The midrash Sefer haYashar (first attested in 1624) portrays the story as part of a war between the Sabines, descended from Tubal, and the Roman Kittim (Jasher 17:1–15). A more detailed version of this narrative is found in the earlier mediaeval rabbinic work Yosippon.
The story was parodied by Lady Carlotta, the mischief-making character in Saki’s short story “The Schartz-Metterklume Method”.
Stephen Vincent Benét wrote a short story called “The Sobbin’ Women” that parodied the legend. Later adapted into the 1954 musical Seven Brides for Seven Brothers, it tells the story of seven gauche but sincere backwoodsmen, one of whom gets married, encouraging the others to seek partners. After a social where they meet girls they are attracted to, they are denied the chance to pursue their courtship by the latter’s menfolk. Following the Roman example, they abduct the girls. As in the original tale, the women are at first indignant but are eventually won over.
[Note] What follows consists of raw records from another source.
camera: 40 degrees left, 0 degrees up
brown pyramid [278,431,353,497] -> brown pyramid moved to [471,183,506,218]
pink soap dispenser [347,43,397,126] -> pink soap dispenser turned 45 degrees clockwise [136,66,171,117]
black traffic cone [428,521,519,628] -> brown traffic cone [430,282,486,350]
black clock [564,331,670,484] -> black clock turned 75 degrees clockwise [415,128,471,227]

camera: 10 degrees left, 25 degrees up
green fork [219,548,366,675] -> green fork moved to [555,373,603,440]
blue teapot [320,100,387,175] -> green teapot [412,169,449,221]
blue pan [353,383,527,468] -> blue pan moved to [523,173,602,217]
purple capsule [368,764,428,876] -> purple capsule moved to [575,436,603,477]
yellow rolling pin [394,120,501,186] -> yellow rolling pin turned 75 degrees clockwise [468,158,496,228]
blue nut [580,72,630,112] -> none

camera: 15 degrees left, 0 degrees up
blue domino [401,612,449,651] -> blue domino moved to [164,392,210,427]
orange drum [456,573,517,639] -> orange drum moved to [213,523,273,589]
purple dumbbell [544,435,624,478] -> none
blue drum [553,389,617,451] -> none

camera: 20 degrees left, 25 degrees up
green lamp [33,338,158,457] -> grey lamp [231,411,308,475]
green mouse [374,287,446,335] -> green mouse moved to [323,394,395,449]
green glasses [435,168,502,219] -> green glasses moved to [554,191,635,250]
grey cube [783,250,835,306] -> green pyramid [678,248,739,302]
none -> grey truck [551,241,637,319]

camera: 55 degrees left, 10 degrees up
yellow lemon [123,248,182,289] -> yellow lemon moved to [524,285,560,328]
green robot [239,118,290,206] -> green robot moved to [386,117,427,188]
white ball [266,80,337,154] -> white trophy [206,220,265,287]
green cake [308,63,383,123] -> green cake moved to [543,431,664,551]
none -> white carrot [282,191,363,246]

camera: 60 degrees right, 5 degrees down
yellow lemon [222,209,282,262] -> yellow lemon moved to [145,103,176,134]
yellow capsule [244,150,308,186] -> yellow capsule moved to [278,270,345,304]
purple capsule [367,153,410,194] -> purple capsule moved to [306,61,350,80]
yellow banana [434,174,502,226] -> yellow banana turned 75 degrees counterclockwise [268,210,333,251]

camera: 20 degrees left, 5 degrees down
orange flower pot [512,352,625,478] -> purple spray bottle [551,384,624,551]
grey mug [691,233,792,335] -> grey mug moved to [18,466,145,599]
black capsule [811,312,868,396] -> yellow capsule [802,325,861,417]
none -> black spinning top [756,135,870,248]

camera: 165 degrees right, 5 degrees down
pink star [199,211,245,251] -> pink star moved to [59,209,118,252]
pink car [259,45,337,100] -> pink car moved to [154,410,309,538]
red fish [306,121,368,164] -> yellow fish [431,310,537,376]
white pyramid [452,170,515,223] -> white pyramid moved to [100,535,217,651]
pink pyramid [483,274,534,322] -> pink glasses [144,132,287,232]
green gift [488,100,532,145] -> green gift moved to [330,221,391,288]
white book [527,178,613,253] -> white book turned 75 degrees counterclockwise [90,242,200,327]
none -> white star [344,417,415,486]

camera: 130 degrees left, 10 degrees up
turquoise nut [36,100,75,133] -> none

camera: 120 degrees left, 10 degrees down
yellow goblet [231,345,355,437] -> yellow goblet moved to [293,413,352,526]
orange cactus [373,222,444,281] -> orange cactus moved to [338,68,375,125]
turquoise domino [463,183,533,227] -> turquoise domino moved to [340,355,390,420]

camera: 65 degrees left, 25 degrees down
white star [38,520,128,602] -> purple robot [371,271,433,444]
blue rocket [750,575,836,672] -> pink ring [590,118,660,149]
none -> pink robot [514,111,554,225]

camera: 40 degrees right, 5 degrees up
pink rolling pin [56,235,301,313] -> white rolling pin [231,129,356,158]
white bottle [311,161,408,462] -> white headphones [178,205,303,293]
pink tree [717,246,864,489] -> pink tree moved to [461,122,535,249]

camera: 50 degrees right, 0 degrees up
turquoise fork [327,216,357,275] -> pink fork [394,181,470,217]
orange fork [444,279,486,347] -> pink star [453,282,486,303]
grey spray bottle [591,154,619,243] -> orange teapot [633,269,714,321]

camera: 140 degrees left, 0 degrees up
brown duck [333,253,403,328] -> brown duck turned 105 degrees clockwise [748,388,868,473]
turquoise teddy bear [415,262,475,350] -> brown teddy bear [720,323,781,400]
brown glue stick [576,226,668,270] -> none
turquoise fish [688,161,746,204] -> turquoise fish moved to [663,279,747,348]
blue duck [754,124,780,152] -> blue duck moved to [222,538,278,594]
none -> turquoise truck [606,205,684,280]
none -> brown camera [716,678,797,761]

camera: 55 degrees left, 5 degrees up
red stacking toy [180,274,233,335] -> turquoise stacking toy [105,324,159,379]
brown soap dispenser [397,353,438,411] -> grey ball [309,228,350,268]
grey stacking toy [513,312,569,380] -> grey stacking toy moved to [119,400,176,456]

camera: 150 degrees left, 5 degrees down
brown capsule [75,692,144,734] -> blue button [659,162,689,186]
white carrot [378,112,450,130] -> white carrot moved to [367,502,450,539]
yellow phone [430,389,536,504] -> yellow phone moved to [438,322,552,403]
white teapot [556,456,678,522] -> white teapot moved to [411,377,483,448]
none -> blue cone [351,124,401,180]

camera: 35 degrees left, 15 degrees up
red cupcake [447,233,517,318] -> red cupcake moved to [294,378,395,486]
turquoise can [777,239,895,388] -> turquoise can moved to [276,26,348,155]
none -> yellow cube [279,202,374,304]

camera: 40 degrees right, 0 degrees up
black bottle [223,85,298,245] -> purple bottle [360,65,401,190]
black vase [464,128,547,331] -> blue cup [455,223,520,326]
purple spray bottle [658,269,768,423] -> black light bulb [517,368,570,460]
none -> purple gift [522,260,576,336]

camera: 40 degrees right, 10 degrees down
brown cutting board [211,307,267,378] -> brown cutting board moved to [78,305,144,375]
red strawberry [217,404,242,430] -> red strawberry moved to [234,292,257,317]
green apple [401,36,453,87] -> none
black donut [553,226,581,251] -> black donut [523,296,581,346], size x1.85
In 1962, a Spanish “sword and sandal” film based on the story was made, directed by Alberto Gout. Titled El Rapto de las Sabinas, the film was released in the USA under the titles The Rape of the Sabine Women and The Shame of the Sabine Women.
Tom Stoppard’s play Rosencrantz and Guildenstern Are Dead (1966) features a group of all-male players offering to put on a performance of The Rape of the Sabine Women, to the disgust of the title characters.
The latest adaptation is a film without dialogue, The Rape of the Sabine Women, which was produced in 2005 by Eve Sussman and the Rufus Corporation.
Scholars have cited parallels between the Rape of the Sabine Women, the Æsir–Vanir War in Norse mythology, and the Iliad of Greek mythology, providing support for a Proto-Indo-European “war of the functions”. Regarding these parallels, J. P. Mallory states:
Basically, the parallels concern the presence of first-(magico-juridical) and second-(warrior) function representatives on the victorious side of a war that ultimately subdues and incorporates third function characters, for example, the Sabine women or the Norse Vanir. Indeed, the Iliad itself has also been examined in a similar light. The ultimate structure of the myth, then, is that the three estates of Proto-Indo-European society were fused only after a war between the first two against the third.